### Trecho para leitura
Conversa fiada

Escrevi esta crônica em 27.05.2002, no auge da campanha eleitoral. Transcrevo-a, agora, para o leitor verificar que, de certo modo, tive uma premonição do que iria acontecer na política nacional, capitaneada por Lula, o esperto.

Confira se não acertei muito do que acontece hoje. Apenas algumas figuras não são as nomeadas por mim, na ocasião, mas muito parecidas. Boa parte delas, todavia, são exatamente as que previ que tomariam parte no novo governo.

A grande diferença reside na continuidade da política econômica de Fernando Henrique Cardoso e na mudança radical dos "princípios vermelhos" desprezados pelos petistas. Aliás, o Lula disse, algum tempo depois, ter-lhe acontecido uma metamorfose.

E que transformação!

Eis, portanto, o relato daquela época:

Conversa fiada é como conversa de botequim. Despropositada, vazia, que não leva a nada. As pessoas sequer prestam atenção à narrativa. É uma estória que não merece crédito, igual às conversas de político. Ninguém acredita nelas.

Há alguns dias, numa roda de amigos, contei-lhes um sonho pavoroso que tive na noite anterior. O meu sonho situava-se no próximo ano de 2003. As eleições presidenciais de 2002 estavam concluídas e Lula, tendo recebido expressiva votação, era o novo presidente da República.

Eleito, nomeara seus ministros, disposto a governar com o povo, pelo povo e para o povo. Eram muitos os Ministérios, mais que os atuais, pois precisaria abrigar em seus quadros ilustres figuras da esquerda, que trabalharam pela vitoriosa eleição, e da direita, para contemplar os que, embora não tivessem se esforçado para elegê-lo, fariam parte do governo, emprestando-lhe solidário apoio político.

Mercadante, como ministro da Fazenda, suspendera o pagamento da dívida e declarara moratória até que conceituada auditoria – uma equipe da esquerda francesa – confirmasse o total do débito, tendo o cuidado de averiguar se a dívida já não teria sido quitada por valor superior aos empréstimos concedidos com aval do FMI.

### Dados armazenados
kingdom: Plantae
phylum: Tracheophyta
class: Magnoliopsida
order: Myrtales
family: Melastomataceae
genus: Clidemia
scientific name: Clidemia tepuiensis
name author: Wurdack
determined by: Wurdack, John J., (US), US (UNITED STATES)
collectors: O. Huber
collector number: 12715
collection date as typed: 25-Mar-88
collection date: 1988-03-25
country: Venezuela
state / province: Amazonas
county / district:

### Tarefa
Responda às perguntas a seguir sobre a crônica, identificando cada resposta com a mesma letra da pergunta.
(a) Em que data a crônica foi escrita?
(b) Em que ano se situava o sonho narrado na crônica?
(c) Segundo o sonho, que cargo Mercadante ocupava?

### Resultado da tarefa
(a) Em 27.05.2002.
(b) Em 2003.
(c) O de ministro da Fazenda.